━━━ Records supplied ━━━

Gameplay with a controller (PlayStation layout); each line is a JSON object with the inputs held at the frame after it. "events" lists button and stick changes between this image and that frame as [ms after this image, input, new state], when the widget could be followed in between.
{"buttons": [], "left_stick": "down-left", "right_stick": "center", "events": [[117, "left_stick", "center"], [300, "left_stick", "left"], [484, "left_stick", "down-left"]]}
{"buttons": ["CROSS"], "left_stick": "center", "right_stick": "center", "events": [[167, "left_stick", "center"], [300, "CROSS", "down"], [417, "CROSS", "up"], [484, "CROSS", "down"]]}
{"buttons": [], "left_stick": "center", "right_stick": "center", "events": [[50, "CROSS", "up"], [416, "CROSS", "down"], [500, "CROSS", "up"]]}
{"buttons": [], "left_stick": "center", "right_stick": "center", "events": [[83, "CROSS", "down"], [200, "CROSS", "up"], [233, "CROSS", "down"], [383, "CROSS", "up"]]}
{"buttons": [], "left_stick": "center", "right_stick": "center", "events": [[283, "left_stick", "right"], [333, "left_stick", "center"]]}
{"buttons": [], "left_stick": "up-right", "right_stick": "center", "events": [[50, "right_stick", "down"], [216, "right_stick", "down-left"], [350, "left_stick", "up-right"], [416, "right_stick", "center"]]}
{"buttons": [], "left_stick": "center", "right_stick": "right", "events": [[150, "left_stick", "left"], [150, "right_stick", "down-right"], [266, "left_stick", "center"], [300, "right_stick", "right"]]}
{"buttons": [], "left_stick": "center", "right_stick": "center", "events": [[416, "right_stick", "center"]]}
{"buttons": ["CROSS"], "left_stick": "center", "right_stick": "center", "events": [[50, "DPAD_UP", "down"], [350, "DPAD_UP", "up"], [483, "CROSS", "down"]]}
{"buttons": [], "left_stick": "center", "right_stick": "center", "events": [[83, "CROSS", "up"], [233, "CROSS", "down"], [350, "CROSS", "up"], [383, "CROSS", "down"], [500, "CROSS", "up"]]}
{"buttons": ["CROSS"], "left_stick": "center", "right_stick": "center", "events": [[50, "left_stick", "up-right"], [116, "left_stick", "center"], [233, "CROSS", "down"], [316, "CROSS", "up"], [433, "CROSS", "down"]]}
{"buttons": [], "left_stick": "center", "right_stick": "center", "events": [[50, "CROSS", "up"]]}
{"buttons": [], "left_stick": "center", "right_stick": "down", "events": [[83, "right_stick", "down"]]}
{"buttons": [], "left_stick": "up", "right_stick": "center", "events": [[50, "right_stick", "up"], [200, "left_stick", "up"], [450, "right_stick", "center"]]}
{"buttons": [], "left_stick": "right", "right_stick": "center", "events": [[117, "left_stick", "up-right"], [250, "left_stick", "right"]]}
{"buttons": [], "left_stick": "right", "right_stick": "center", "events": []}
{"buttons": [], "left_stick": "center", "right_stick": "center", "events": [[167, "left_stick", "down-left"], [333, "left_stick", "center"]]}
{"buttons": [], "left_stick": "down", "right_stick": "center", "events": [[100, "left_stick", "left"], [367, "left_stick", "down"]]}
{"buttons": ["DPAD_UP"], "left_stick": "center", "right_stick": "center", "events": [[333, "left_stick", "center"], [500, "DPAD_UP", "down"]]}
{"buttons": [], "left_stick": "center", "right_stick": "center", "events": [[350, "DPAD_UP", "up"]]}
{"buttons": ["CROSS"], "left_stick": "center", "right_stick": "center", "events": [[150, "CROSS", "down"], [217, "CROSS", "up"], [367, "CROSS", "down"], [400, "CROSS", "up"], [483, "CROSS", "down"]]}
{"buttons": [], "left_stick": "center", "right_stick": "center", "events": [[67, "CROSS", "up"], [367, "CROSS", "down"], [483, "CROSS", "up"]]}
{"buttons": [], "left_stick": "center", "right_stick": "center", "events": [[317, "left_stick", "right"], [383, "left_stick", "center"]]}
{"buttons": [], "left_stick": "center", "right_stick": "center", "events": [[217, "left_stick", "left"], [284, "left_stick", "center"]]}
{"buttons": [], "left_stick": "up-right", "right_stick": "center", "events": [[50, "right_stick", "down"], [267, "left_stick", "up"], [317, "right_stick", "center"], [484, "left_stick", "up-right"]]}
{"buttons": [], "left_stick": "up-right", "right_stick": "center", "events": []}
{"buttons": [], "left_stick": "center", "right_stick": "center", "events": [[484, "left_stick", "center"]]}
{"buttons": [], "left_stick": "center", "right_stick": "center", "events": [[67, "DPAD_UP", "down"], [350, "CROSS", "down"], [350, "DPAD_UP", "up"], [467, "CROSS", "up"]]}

━━━

## Brief
What is needed is an exact transcription of every entry.

## Your solution
Gameplay with a controller (PlayStation layout); each line is a JSON object with the inputs held at the frame after it. "events" lists button and stick changes between this image and that frame as [ms after this image, input, new state], when the widget could be followed in between.
{"buttons": [], "left_stick": "down-left", "right_stick": "center", "events": [[117, "left_stick", "center"], [300, "left_stick", "left"], [484, "left_stick", "down-left"]]}
{"buttons": ["CROSS"], "left_stick": "center", "right_stick": "center", "events": [[167, "left_stick", "center"], [300, "CROSS", "down"], [417, "CROSS", "up"], [484, "CROSS", "down"]]}
{"buttons": [], "left_stick": "center", "right_stick": "center", "events": [[50, "CROSS", "up"], [416, "CROSS", "down"], [500, "CROSS", "up"]]}
{"buttons": [], "left_stick": "center", "right_stick": "center", "events": [[83, "CROSS", "down"], [200, "CROSS", "up"], [233, "CROSS", "down"], [383, "CROSS", "up"]]}
{"buttons": [], "left_stick": "center", "right_stick": "center", "events": [[283, "left_stick", "right"], [333, "left_stick", "center"]]}
{"buttons": [], "left_stick": "up-right", "right_stick": "center", "events": [[50, "right_stick", "down"], [216, "right_stick", "down-left"], [350, "left_stick", "up-right"], [416, "right_stick", "center"]]}
{"buttons": [], "left_stick": "center", "right_stick": "right", "events": [[150, "left_stick", "left"], [150, "right_stick", "down-right"], [266, "left_stick", "center"], [300, "right_stick", "right"]]}
{"buttons": [], "left_stick": "center", "right_stick": "center", "events": [[416, "right_stick", "center"]]}
{"buttons": ["CROSS"], "left_stick": "center", "right_stick": "center", "events": [[50, "DPAD_UP", "down"], [350, "DPAD_UP", "up"], [483, "CROSS", "down"]]}
{"buttons": [], "left_stick": "center", "right_stick": "center", "events": [[83, "CROSS", "up"], [233, "CROSS", "down"], [350, "CROSS", "up"], [383, "CROSS", "down"], [500, "CROSS", "up"]]}
{"buttons": ["CROSS"], "left_stick": "center", "right_stick": "center", "events": [[50, "left_stick", "up-right"], [116, "left_stick", "center"], [233, "CROSS", "down"], [316, "CROSS", "up"], [433, "CROSS", "down"]]}
{"buttons": [], "left_stick": "center", "right_stick": "center", "events": [[50, "CROSS", "up"]]}
{"buttons": [], "left_stick": "center", "right_stick": "down", "events": [[83, "right_stick", "down"]]}
{"buttons": [], "left_stick": "up", "right_stick": "center", "events": [[50, "right_stick", "up"], [200, "left_stick", "up"], [450, "right_stick", "center"]]}
{"buttons": [], "left_stick": "right", "right_stick": "center", "events": [[117, "left_stick", "up-right"], [250, "left_stick", "right"]]}
{"buttons": [], "left_stick": "right", "right_stick": "center", "events": []}
{"buttons": [], "left_stick": "center", "right_stick": "center", "events": [[167, "left_stick", "down-left"], [333, "left_stick", "center"]]}
{"buttons": [], "left_stick": "down", "right_stick": "center", "events": [[100, "left_stick", "left"], [367, "left_stick", "down"]]}
{"buttons": ["DPAD_UP"], "left_stick": "center", "right_stick": "center", "events": [[333, "left_stick", "center"], [500, "DPAD_UP", "down"]]}
{"buttons": [], "left_stick": "center", "right_stick": "center", "events": [[350, "DPAD_UP", "up"]]}
{"buttons": ["CROSS"], "left_stick": "center", "right_stick": "center", "events": [[150, "CROSS", "down"], [217, "CROSS", "up"], [367, "CROSS", "down"], [400, "CROSS", "up"], [483, "CROSS", "down"]]}
{"buttons": [], "left_stick": "center", "right_stick": "center", "events": [[67, "CROSS", "up"], [367, "CROSS", "down"], [483, "CROSS", "up"]]}
{"buttons": [], "left_stick": "center", "right_stick": "center", "events": [[317, "left_stick", "right"], [383, "left_stick", "center"]]}
{"buttons": [], "left_stick": "center", "right_stick": "center", "events": [[217, "left_stick", "left"], [284, "left_stick", "center"]]}
{"buttons": [], "left_stick": "up-right", "right_stick": "center", "events": [[50, "right_stick", "down"], [267, "left_stick", "up"], [317, "right_stick", "center"], [484, "left_stick", "up-right"]]}
{"buttons": [], "left_stick": "up-right", "right_stick": "center", "events": []}
{"buttons": [], "left_stick": "center", "right_stick": "center", "events": [[484, "left_stick", "center"]]}
{"buttons": [], "left_stick": "center", "right_stick": "center", "events": [[67, "DPAD_UP", "down"], [350, "CROSS", "down"], [350, "DPAD_UP", "up"], [467, "CROSS", "up"]]}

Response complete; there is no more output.